DATA SUPPLIED below:

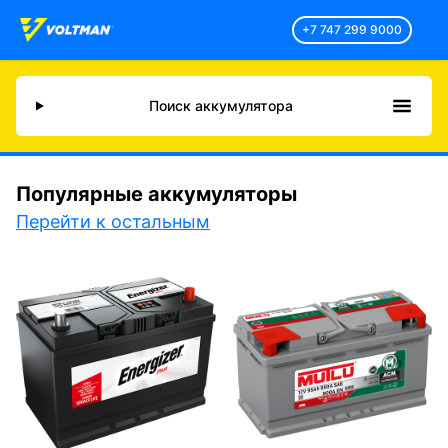
+7 747 299 9000
Поиск аккумулятора
Популярные аккумуляторы
Перейти к остальным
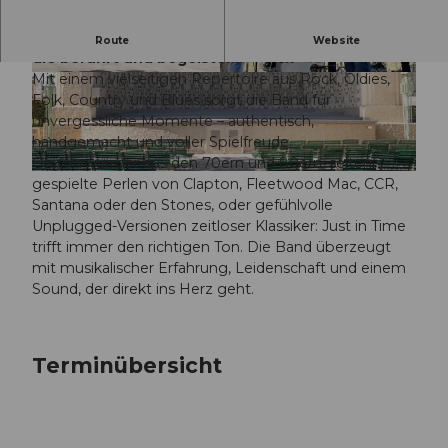
Just in Time – Die Band mit ehrlicher Live-Musik,
Route
Website
die berührt und begeistert.
Mit einem vielseitigen Repertoire aus Rock, Oldies,
© Guidle.com
© Guidle.com
Folk, Country und Blues sorgt die Band für
unvergessliche Momente – authentisch,
handgemacht und voller Spielfreude.
Ob Ohrwürmer aus den 70ern und 80ern, selten
© Guidle.com
gespielte Perlen von Clapton, Fleetwood Mac, CCR,
Santana oder den Stones, oder gefühlvolle
Unplugged-Versionen zeitloser Klassiker: Just in Time
trifft immer den richtigen Ton. Die Band überzeugt
mit musikalischer Erfahrung, Leidenschaft und einem
Sound, der direkt ins Herz geht.
Terminübersicht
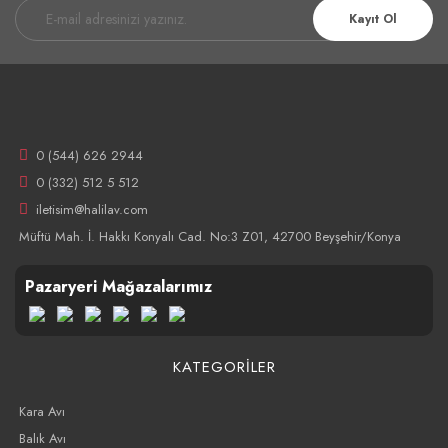
Kayıt Ol
0 (544) 626 2944
0 (332) 512 5 512
iletisim@halilav.com
Müftü Mah. İ. Hakkı Konyalı Cad. No:3 Z01, 42700 Beyşehir/Konya
Pazaryeri Mağazalarımız
KATEGORİLER
Kara Avı
Balık Avı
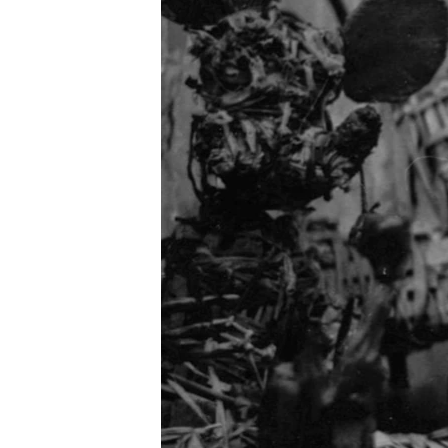
RADIO MARTÍ
ESPECIALES
MULTIMEDIA
ESPECIALES
EDITORIALES
LA REALIDAD DE LA VIVIENDA EN
CUBA
SER VIEJO EN CUBA
KENTU-CUBANO
LOS SANTOS DE HIALEAH
DESINFORMACIÓN RUSA EN
AMÉRICA LATINA
LA INVASIÓN DE RUSIA A UCRANIA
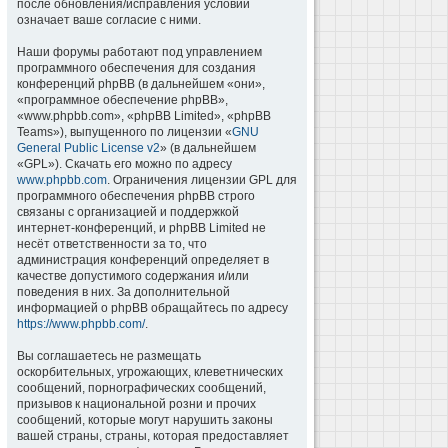
после обновления/исправления условий
означает ваше согласие с ними.
Наши форумы работают под управлением
программного обеспечения для создания
конференций phpBB (в дальнейшем «они»,
«программное обеспечение phpBB»,
«www.phpbb.com», «phpBB Limited», «phpBB
Teams»), выпущенного по лицензии «
GNU
General Public License v2
» (в дальнейшем
«GPL»). Скачать его можно по адресу
www.phpbb.com
. Ограничения лицензии GPL для
программного обеспечения phpBB строго
связаны с организацией и поддержкой
интернет-конференций, и phpBB Limited не
несёт ответственности за то, что
администрация конференций определяет в
качестве допустимого содержания и/или
поведения в них. За дополнительной
информацией о phpBB обращайтесь по адресу
https://www.phpbb.com/
.
Вы соглашаетесь не размещать
оскорбительных, угрожающих, клеветнических
сообщений, порнографических сообщений,
призывов к национальной розни и прочих
сообщений, которые могут нарушить законы
вашей страны, страны, которая предоставляет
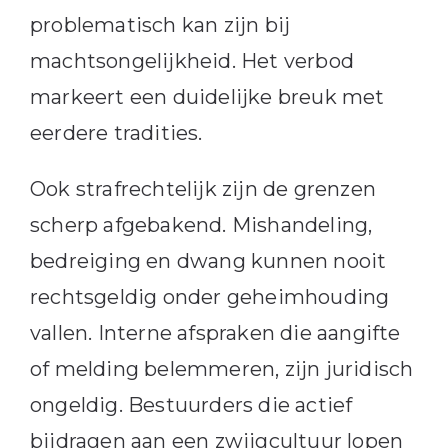
problematisch kan zijn bij
machtsongelijkheid. Het verbod
markeert een duidelijke breuk met
eerdere tradities.
Ook strafrechtelijk zijn de grenzen
scherp afgebakend. Mishandeling,
bedreiging en dwang kunnen nooit
rechtsgeldig onder geheimhouding
vallen. Interne afspraken die aangifte
of melding belemmeren, zijn juridisch
ongeldig. Bestuurders die actief
bijdragen aan een zwijgcultuur lopen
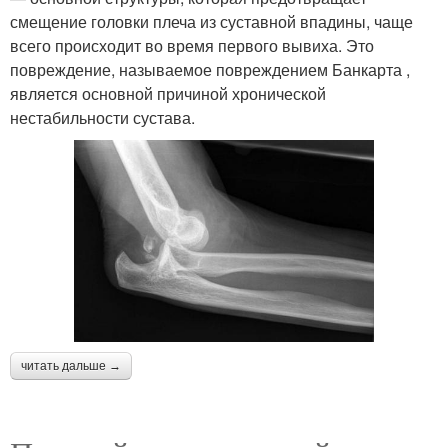
смещение головки плеча из суставной впадины, чаще
всего происходит во время первого вывиха. Это
повреждение, называемое повреждением Банкарта ,
является основной причиной хронической
нестабильности сустава.
читать дальше →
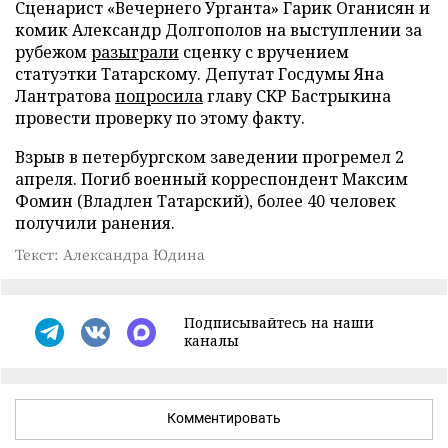
Сценарист «Вечернего Урганта» Гарик Оганисян и
комик Александр Долгополов на выступлении за
рубежом
разыграли
сценку с вручением
статуэтки Татарскому. Депутат Госдумы Яна
Лантратова
попросила
главу СКР Бастрыкина
провести проверку по этому факту.
Взрыв в петербургском заведении прогремел 2
апреля. Погиб военный корреспондент Максим
Фомин (Владлен Татарский), более 40 человек
получили ранения.
Текст: Александра Юдина
Подписывайтесь на наши
каналы
Комментировать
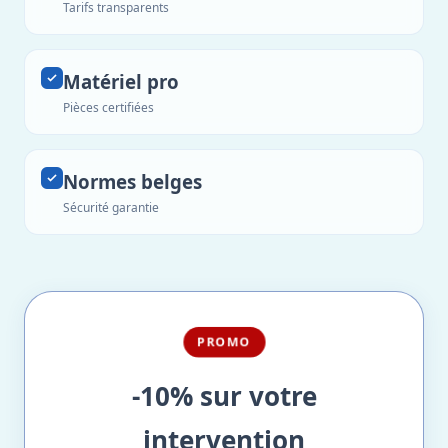
Tarifs transparents
Matériel pro
Pièces certifiées
Normes belges
Sécurité garantie
PROMO
-10% sur votre
intervention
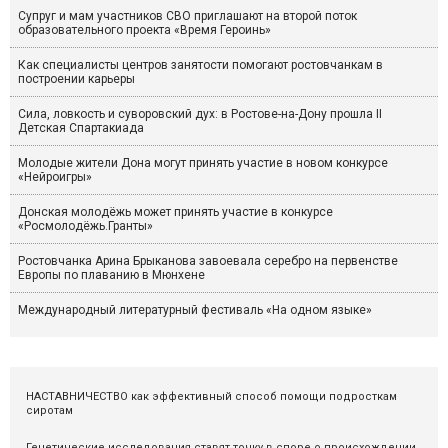
Супруг и мам участников СВО приглашают на второй поток
образовательного проекта «Время Героинь»
Как специалисты центров занятости помогают ростовчанкам в
построении карьеры
Сила, ловкость и суворовский дух: в Ростове-на-Дону прошла II
Детская Спартакиада
Молодые жители Дона могут принять участие в новом конкурсе
«Нейроигры»
Донская молодёжь может принять участие в конкурсе
«Росмолодёжь.Гранты»
Ростовчанка Арина Брыканова завоевала серебро на первенстве
Европы по плаванию в Мюнхене
Международный литературный фестиваль «На одном языке»
НАСТАВНИЧЕСТВО как эффективный способ помощи подросткам
сиротам
Генетические исследования ставят точку в споре о происхождении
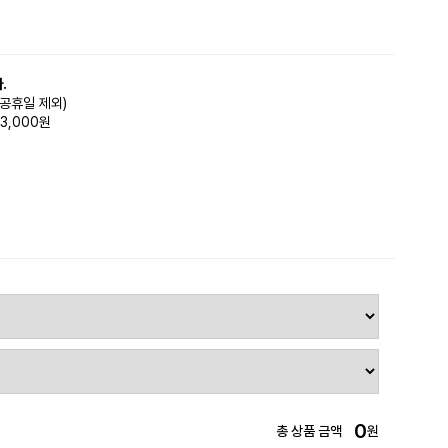
.
(공휴일 제외)
3,000원
0
총 상품 금액
원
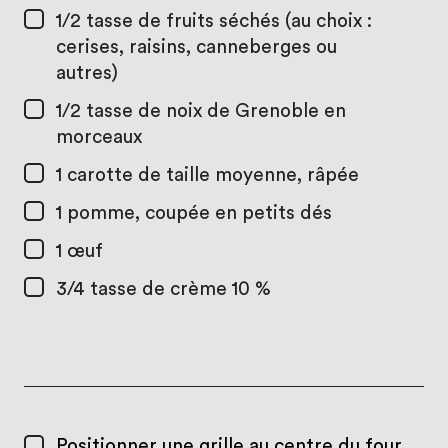
1/2 tasse
de fruits séchés (au choix :
cerises, raisins, canneberges ou
autres)
1/2 tasse
de noix de Grenoble en
morceaux
1
carotte de taille moyenne, râpée
1
pomme, coupée en petits dés
1
œuf
3/4 tasse
de crème 10 %
Positionner une grille au centre du four.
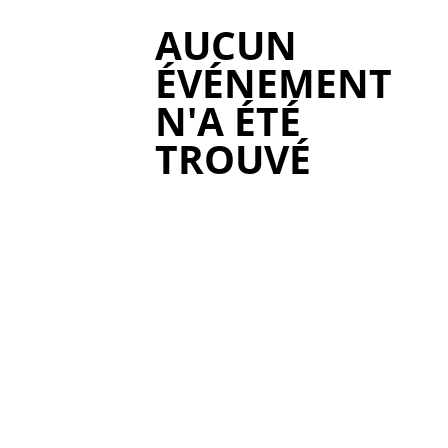
AUCUN
ÉVÉNEMENT
N'A ÉTÉ
TROUVÉ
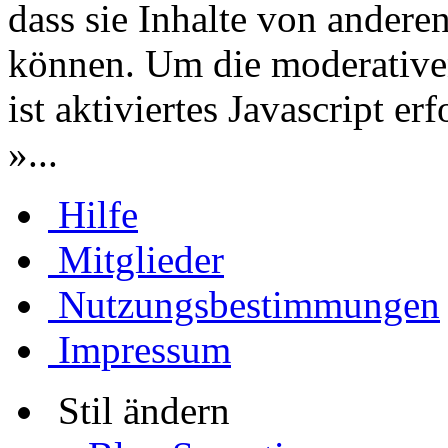
dass sie Inhalte von andere
können. Um die moderative
ist aktiviertes Javascript er
»...
Hilfe
Mitglieder
Nutzungsbestimmungen
Impressum
Stil ändern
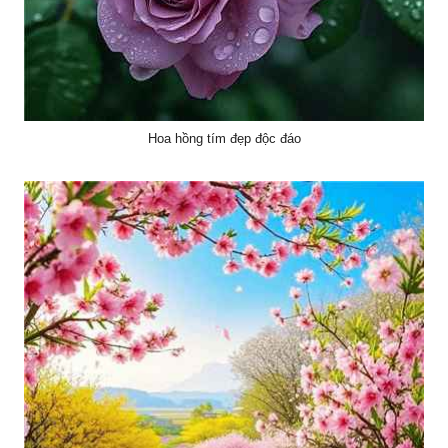
Hoa hồng tím đẹp độc đáo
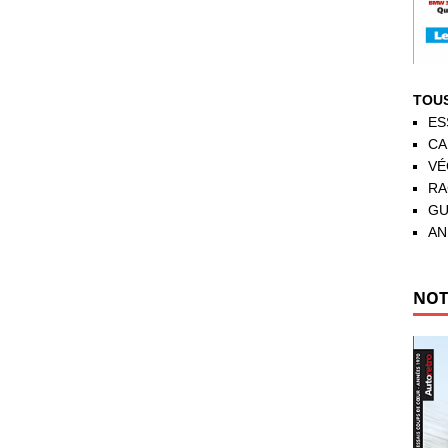
TOUS
ES
CA
VÉ
RA
GU
AN
NOT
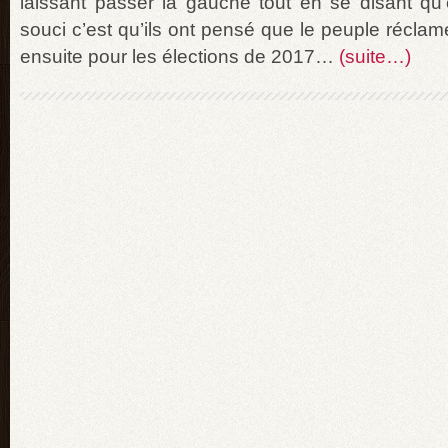
laissant passer la gauche tout en se disant qu’el
souci c’est qu’ils ont pensé que le peuple réclam
ensuite pour les élections de 2017…
(suite…)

End of DATA SUPPLIED.

__ACTIVITY__
Pull out, word for word, everything from the line containing "problematisch kan zijn bij" down to the line containing "intervention", including both of those lines. Leave the picture markers out of your answer.

__TASK OUTPUT__
problematisch kan zijn bij
machtsongelijkheid. Het verbod
markeert een duidelijke breuk met
eerdere tradities.
Ook strafrechtelijk zijn de grenzen
scherp afgebakend. Mishandeling,
bedreiging en dwang kunnen nooit
rechtsgeldig onder geheimhouding
vallen. Interne afspraken die aangifte
of melding belemmeren, zijn juridisch
ongeldig. Bestuurders die actief
bijdragen aan een zwijgcultuur lopen
смещение головки плеча из суставной впадины, чаще
всего происходит во время первого вывиха. Это
повреждение, называемое повреждением Банкарта ,
является основной причиной хронической
нестабильности сустава.
читать дальше →
Сценарист «Вечернего Урганта» Гарик Оганисян и
комик Александр Долгополов на выступлении за
рубежом
разыграли
сценку с вручением
статуэтки Татарскому. Депутат Госдумы Яна
Лантратова
попросила
главу СКР Бастрыкина
провести проверку по этому факту.
Взрыв в петербургском заведении прогремел 2
апреля. Погиб военный корреспондент Максим
Фомин (Владлен Татарский), более 40 человек
получили ранения.
Текст: Александра Юдина
Подписывайтесь на наши
каналы
Комментировать
Tarifs transparents
Matériel pro
Pièces certifiées
Normes belges
Sécurité garantie
PROMO
-10% sur votre
intervention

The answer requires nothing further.